In the future, hospitals may establish governance committees charged with choosing AI tools or creating formularies or vetted products along with insurance companies, said Dr. Nigam Shah, associate chief information officer at Stanford Health Care in California.
"They have a group of people who decide if it should be used, and what the guidelines are for when to use it," Shah said. "If the industry fails to self-regulate, then 10 years later, the government will eventually crack its whip.
Software companies themselves should be responsible for making sure their products are appropriately designed and used, said Suchi Saria, CEO and founder of software vendor Bayesian Health.
"It's the vendors job to bring the right kind of approaches to the table so that they're showing rigorous granular data on efficacy, adoption, engagement and safety," Saria said. "I don't expect a health system to suddenly become an expert in building the right monitoring infrastructure, but I think they need to understand the metrics for success."
The FDA may indeed broaden its oversight of healthcare AI software and establish guidelines for what vendors must do, Saria said. The agency currently doesn't exercise jurisdiction over software that's embedded in electronic health records systems.
Nebraska Medicine in Omaha has a team in place to evaluate AI tools, but the not-for-profit system still largely relies on word of mouth and other health systems' reported experiences when choosing software. For every new product, there are clinical experts who look at workflow and information management for individual units. And there are still barriers when trying to get clinicians to actually use the information the software generates.

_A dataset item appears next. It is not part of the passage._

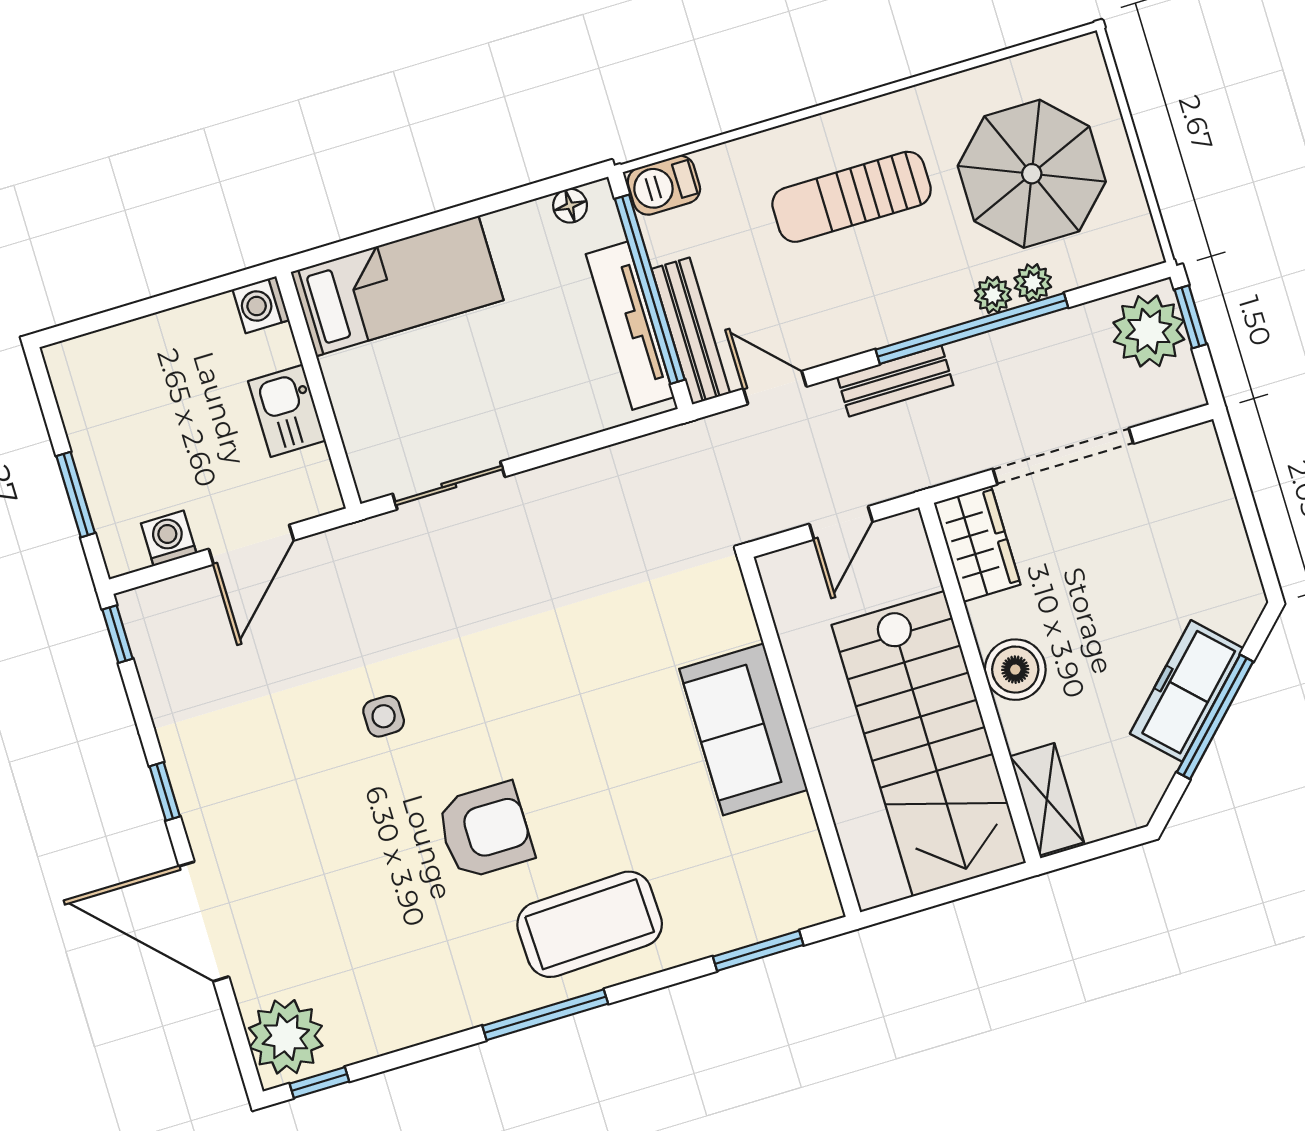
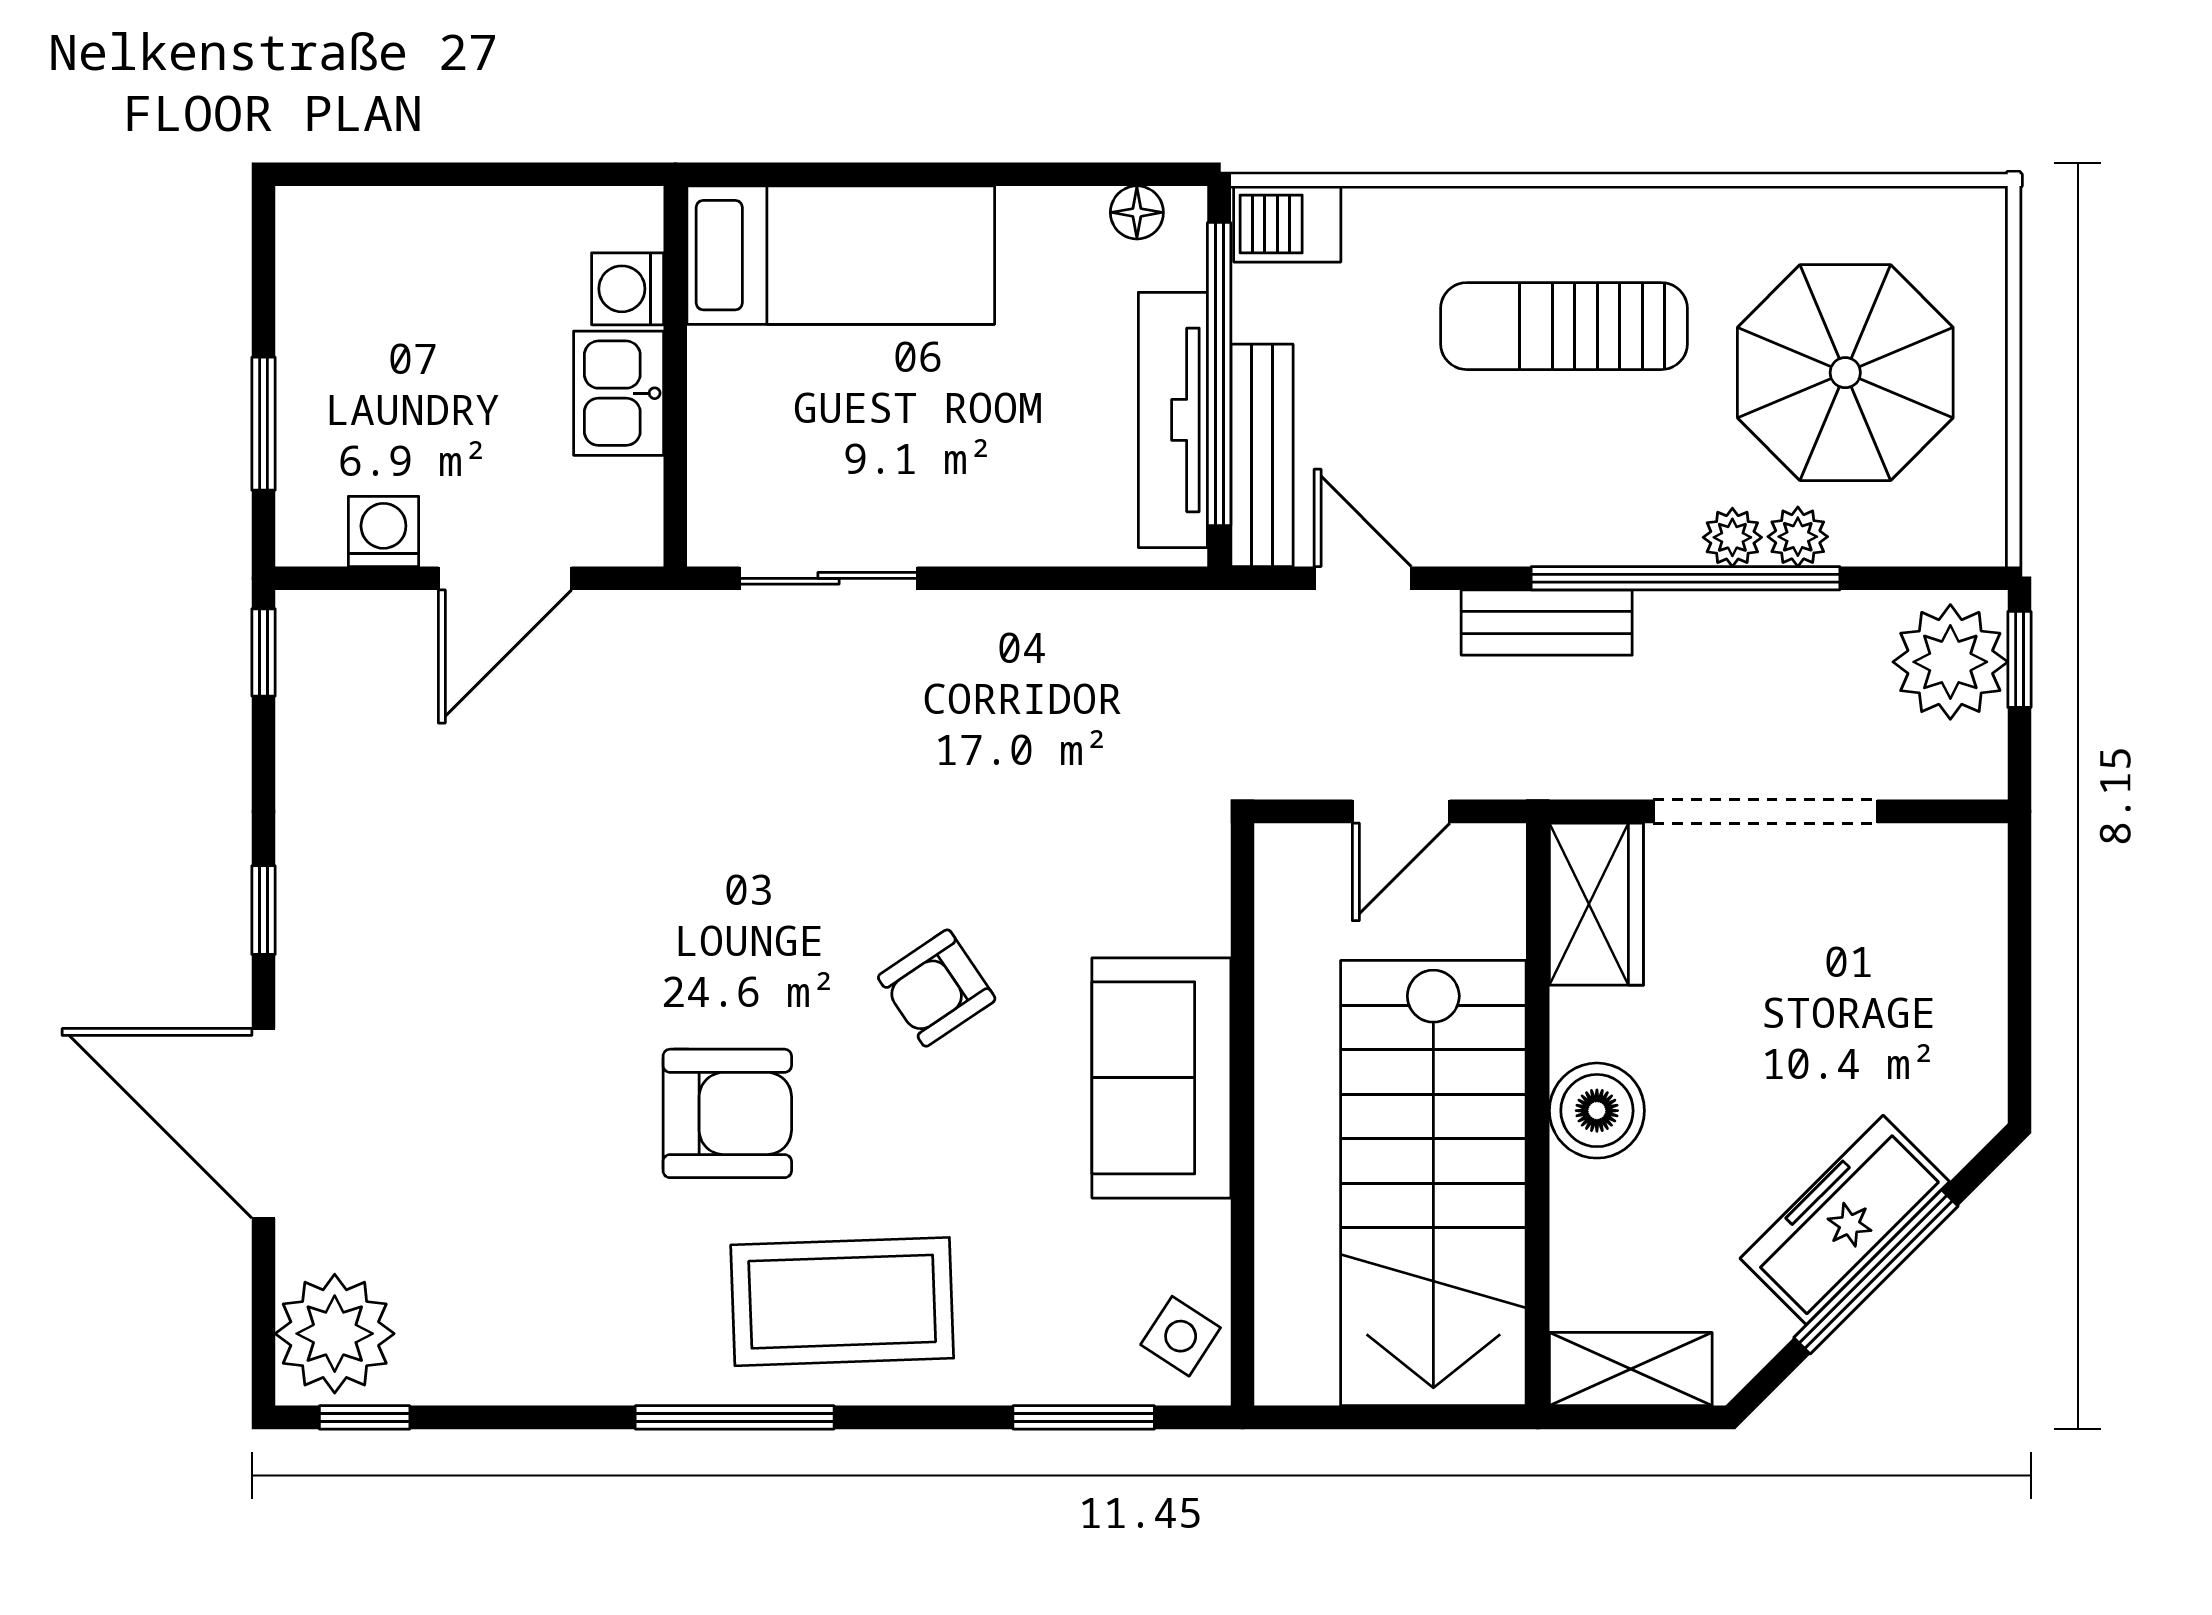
washing machine: (261, 305) -> (628, 289), moved
side table: (384, 716) -> (1181, 1336), moved, turned 33
armchair: (590, 716) -> (937, 988), added
shelving: (1047, 799) -> (1631, 1369), moved, turned 90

"There's going to be a set of systems that really figure this stuff out, and they're going to accelerate rapidly in how they're using artificial intelligence, and then there's going to be a subset of systems that can't possibly keep up with that pace," said Justin Birge, Nebraska Medicine's director of provider informatics. "I'm hoping that's part of what this sort of initiative from Michigan and others are doing, is how we extend some of these developments and some of these success stories to smaller places."